What is your favorite offline LLM for technical utility, and have you noticed anything unexpected about certain models?

j4k3@lemmy.world · 1 year ago

What is your favorite offline LLM for technical utility, and have you noticed anything unexpected about certain models?

micheal65536@lemmy.micheal65536.duckdns.org · edit-2 1 year ago

I haven’t got any experience with the 70B version specifically but based on my experience with LLaMa 2 13B (still annoyed that there’s no 30B version of v2…) it is more sensitive to promoting variations than other models as it isn’t specifically trained for “chat”, “instruct”, or “completion” style interactions. It is capable of all three but without using a clear prompt and template it can be somewhat random as to what kind of response you will get.

For example, using

### User:
Please write an article about [subject].

### Response:

as the prompt will get results varying from a written article to “The user’s response to an article about [subject] is” to “My response to this request is to ask the user about [clarifying questions]” to “One possible counterargument to an article about [subject] is” to literally the text “Generating response, please wait… [random URL]”. Whereas most conversationally-fine-tuned models will understand and follow this template or other similar templates and play their side of the conversation even if it doesn’t match exactly what they were trained on.

I would recommend using llama.cpp (or the Python binding) directly for more awareness of and control over the exact prompt text as seen by the model.

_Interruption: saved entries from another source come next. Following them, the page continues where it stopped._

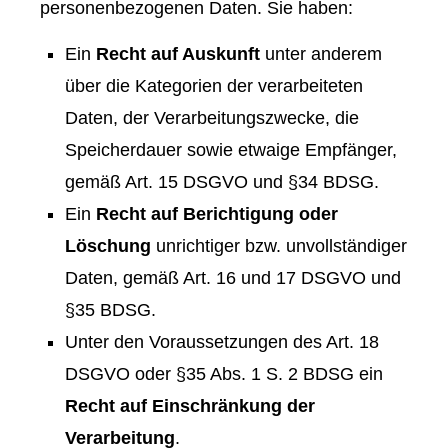
personenbezogenen Daten. Sie haben:
Ein
Recht auf Auskunft
unter anderem
über die Kategorien der verarbeiteten
Daten, der Verarbeitungszwecke, die
Speicherdauer sowie etwaige Empfänger,
gemäß Art. 15 DSGVO und §34 BDSG.
Ein
Recht auf Berichtigung oder
Löschung
unrichtiger bzw. unvollständiger
Daten, gemäß Art. 16 und 17 DSGVO und
§35 BDSG.
Unter den Voraussetzungen des Art. 18
DSGVO oder §35 Abs. 1 S. 2 BDSG ein
Recht auf Einschränkung der
Verarbeitung
.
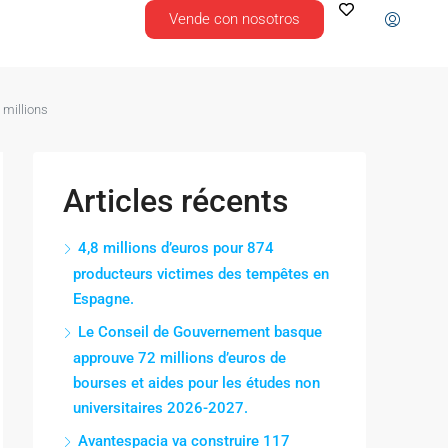
Vende con nosotros
 millions
Articles récents
4,8 millions d’euros pour 874
producteurs victimes des tempêtes en
Espagne.
Le Conseil de Gouvernement basque
approuve 72 millions d’euros de
bourses et aides pour les études non
universitaires 2026-2027.
Avantespacia va construire 117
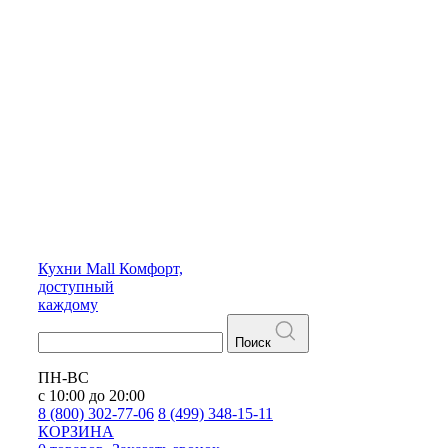
Кухни
Mall
Комфорт,
доступный
каждому
Поиск
ПН-ВС
с 10:00 до 20:00
8 (800) 302-77-06
8 (499) 348-15-11
КОРЗИНА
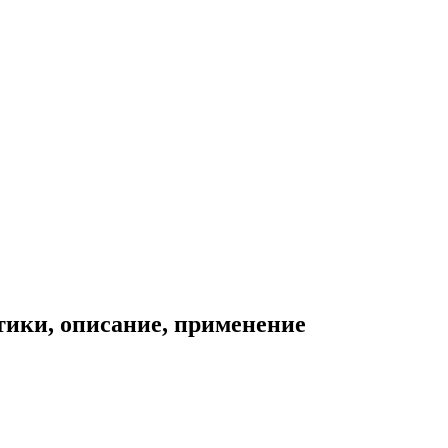
тики, описание, применение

Or using text-generation-webui in “notebook” mode (which just gives you a blank text box that both you and the LLM will type into and it’s up to you to provide the prompt format). This will also avoid any formatting issues with the chat view in text-generation-webui (again I don’t have any specific experience with LLaMa 2 70B but I have encountered times when models don’t output the markdown code block tags and text-generation-webui will mess up the formatting).

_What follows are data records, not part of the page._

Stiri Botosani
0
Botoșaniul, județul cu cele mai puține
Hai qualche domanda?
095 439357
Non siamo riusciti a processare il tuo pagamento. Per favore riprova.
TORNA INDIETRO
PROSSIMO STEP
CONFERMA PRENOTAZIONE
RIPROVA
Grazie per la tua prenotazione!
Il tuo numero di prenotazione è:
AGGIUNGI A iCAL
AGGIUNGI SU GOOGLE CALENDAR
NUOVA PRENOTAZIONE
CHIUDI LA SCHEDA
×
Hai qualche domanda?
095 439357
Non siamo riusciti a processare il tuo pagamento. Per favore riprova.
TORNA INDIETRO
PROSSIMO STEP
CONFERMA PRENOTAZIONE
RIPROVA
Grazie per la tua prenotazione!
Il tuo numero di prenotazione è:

Note that for some reason the difference between chat, instruct, and chat-instruct modes in text-generation-webui are confusingly named. instruct mode does not include an “instruction” (e.g. “Continue the conversation”) before the conversation unless you include one in the conversation template (the conversation template is referred to as “Instruction template” in the UI). chat-instruct mode includes an instruction such as “Continue the conversation by writing a single response for Assistant” before the conversation, followed by the conversation template. chat and chat-instruct modes also include text that describes the character that the model will speak as (mostly used for roleplay but the default “None” character describes a generic AI assistant character - it is possible that the inclusion of this text is what is helping LLaMa 2 stay on track in your case and understand that it is participating in a conversation. I’m not sure what conversation template chat mode uses but afaik it is not the same turn template as set in instruct and chat-instruct modes and I don’t see an option to configure it anywhere.